Major investments over the past decade have led to strong economic growth in Djibouti, but the effect of investment programs has not been significant: most of the funds have been invested in the development of infrastructure connecting Ethiopia with world markets, as Djibouti's economic development is directly linked to the country's strategic position and close foreign trade relations with Ethiopia.

Djibouti is located on one of the busiest sea routes between the Gulf of Aden and the Red Sea, and is of great strategic importance for international trade. The driving force of Djibouti's economy is a modern port, one of the most technologically advanced in the world. The port of Djibouti serves as a key refueling and transshipment center for maritime transport companies, as well as the main sea outlet for imports and exports from Ethiopia and other landlocked African countries. Thanks to Djibouti's transit position, the country receives transit taxes and port fees from commercial activities, which make up the bulk of government revenue.

Threats of piracy from Somalia and internal political instability in Yemen have created the need for the United States, France, Japan, China, Germany, Spain, Italy, Great Britain, Saudi Arabia, Turkey to deploy military/naval bases in order to protect cargo, combat piracy and maintain security on one of the main shipping routes connecting Asia and Europe, Africa and the Middle East through the Bab-el-Mandeb Strait.
Economic recovery after COVID-19 in 2021 was held back by disruptions in international trade, as well as weak demand from Ethiopia due to the escalation of the military conflict and severe drought in 2022. As a result, after a rapid recovery in 2021, Djibouti's GDP growth rate slowed from 4.8% to 2.5% in 2022.
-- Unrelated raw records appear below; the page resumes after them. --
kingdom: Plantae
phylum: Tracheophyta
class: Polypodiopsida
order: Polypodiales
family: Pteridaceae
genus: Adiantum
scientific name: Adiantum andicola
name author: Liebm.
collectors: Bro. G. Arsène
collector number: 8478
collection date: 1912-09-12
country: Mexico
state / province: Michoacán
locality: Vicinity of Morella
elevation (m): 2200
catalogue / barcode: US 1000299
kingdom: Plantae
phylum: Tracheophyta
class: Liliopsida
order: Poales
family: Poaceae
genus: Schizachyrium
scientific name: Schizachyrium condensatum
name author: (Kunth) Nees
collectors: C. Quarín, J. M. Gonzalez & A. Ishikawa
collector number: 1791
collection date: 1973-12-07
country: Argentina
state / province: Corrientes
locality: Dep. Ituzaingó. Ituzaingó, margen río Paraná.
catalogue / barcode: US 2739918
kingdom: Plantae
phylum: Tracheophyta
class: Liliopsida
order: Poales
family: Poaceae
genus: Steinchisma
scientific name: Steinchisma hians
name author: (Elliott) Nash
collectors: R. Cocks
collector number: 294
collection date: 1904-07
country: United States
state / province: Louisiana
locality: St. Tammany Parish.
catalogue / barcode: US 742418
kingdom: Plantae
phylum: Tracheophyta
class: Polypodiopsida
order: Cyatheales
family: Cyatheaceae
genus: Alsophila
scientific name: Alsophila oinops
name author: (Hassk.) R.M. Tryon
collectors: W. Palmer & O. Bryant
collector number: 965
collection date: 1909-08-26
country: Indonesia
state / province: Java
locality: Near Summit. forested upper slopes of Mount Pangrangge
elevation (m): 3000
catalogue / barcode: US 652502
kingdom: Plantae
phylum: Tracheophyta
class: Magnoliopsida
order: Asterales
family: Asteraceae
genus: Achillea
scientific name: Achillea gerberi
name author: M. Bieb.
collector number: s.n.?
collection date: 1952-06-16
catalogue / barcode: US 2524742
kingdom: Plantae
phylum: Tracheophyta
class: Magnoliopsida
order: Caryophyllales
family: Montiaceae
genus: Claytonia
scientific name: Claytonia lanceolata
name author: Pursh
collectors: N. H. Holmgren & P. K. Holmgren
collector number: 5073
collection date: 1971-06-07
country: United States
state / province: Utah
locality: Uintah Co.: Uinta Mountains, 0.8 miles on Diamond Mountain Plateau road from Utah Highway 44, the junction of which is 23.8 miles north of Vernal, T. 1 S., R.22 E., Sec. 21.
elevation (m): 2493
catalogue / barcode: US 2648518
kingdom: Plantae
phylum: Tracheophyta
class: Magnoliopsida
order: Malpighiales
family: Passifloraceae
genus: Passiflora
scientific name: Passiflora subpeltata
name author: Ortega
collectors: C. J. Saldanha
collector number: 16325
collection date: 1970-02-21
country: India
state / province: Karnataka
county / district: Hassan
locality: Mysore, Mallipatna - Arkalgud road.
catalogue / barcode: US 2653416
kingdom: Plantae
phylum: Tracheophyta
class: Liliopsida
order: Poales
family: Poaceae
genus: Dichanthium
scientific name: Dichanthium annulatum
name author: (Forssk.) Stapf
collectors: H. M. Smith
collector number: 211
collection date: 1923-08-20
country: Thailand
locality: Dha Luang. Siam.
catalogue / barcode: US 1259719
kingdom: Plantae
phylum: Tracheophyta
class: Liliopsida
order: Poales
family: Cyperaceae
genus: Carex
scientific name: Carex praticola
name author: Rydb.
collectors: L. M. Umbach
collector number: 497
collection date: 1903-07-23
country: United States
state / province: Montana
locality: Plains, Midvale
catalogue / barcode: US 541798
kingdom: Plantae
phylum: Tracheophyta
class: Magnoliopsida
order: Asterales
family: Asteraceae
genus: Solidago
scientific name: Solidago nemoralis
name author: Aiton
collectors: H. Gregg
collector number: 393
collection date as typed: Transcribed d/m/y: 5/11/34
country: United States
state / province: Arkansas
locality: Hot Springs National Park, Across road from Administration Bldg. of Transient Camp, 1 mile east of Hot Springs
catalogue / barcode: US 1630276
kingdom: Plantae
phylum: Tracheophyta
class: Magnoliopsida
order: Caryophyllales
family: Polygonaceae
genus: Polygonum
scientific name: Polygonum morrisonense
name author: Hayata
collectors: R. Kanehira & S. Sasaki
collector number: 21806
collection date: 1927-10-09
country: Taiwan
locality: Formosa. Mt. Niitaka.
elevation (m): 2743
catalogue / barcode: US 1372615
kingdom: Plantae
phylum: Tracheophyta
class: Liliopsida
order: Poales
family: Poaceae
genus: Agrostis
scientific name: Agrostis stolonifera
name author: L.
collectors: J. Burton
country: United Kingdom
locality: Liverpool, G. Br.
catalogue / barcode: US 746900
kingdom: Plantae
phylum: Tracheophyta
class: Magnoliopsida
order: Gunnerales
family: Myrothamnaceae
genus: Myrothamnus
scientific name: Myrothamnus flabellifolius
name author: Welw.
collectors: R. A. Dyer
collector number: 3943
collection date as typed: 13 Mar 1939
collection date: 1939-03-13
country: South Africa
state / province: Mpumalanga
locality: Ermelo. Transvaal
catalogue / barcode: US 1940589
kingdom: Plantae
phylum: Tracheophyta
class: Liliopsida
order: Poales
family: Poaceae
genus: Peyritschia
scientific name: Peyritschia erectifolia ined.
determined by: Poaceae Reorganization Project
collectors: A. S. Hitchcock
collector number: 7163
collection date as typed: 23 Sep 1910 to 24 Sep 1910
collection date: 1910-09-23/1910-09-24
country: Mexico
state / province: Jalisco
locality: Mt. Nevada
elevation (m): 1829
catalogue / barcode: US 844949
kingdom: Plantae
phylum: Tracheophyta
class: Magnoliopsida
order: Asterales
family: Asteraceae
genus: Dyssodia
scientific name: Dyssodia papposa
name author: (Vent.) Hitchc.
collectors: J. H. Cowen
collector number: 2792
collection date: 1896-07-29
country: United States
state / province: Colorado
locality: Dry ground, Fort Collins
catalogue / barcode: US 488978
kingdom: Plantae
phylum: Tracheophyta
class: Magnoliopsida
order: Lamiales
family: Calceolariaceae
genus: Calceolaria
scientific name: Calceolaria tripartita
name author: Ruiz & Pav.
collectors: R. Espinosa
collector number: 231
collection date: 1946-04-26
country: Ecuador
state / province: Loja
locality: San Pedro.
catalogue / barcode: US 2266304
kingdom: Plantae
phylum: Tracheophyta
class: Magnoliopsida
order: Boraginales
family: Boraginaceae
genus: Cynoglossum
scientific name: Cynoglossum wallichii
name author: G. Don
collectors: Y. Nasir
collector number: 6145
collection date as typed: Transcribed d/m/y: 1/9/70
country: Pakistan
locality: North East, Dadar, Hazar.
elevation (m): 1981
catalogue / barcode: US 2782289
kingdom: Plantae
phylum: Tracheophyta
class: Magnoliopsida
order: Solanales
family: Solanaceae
The main task for the Government of Djibouti in the coming years is to adjust and differentiate its economic growth model in order to reduce dependence on investments coming from credit funds, while at the same time supporting an inclusive recovery after a series of external shocks during 2020-2022. This includes accelerating structural reforms, fiscal consolidation, and the implementation of private and public investment programs.

In addition, it is expected that the cessation of the war in Tigray at the end of 2022 will have a positive impact on the acceleration of Ethiopia's economic growth in the medium term. In 2023-2028, the growth rate of the Ethiopian economy will be in the range of 6-7%, which is higher than the average of 4% in sub-Saharan Africa. Positive forecasts for the development of the Ethiopian economy, as well as investment programs of private and public organizations in Djibouti in the medium term will contribute to the recovery of the country's economy, and trade through the ports of Djibouti will grow rapidly in parallel with the growth of the economy of the main trading partner — Ethiopia. Thus, it is expected that in 2023 the GDP growth rate will be 4.0% and, while maintaining positive dynamics in 2024, it will reach 6.0%. However, the socio-economic prospects for the development of Djibouti in the coming years still strongly depend on regional developments and the situation on the world market.

During the analyzed period, Djibouti's GDP per capita has a positive trend. However, the size of GDP remains low (137th out of 192 countries).

In 2022, the figure was $6,470, and by 2028, according to the IMF forecasts, it will reach $9,250.

In 2022, inflation was 5.5%, reaching the first peak in the last 14 years, when in 2008 inflation was at the level of 8.7%. The main reason for the sharp increase in inflationary pressure is the rapid increase in prices for essential goods (primarily food), the global imbalance of supply and demand caused by regional and external negative factors. Nevertheless, inflation in Djibouti remains below the regional level, which is facilitated by the relative stability of the exchange rate and fuel prices in the domestic market. It is expected that price pressure will decrease in 2023-2024, and inflation will average 3.2%. However, Djibouti's macroeconomic trends will continue to depend heavily on developments in global and regional markets (primarily in Ethiopia).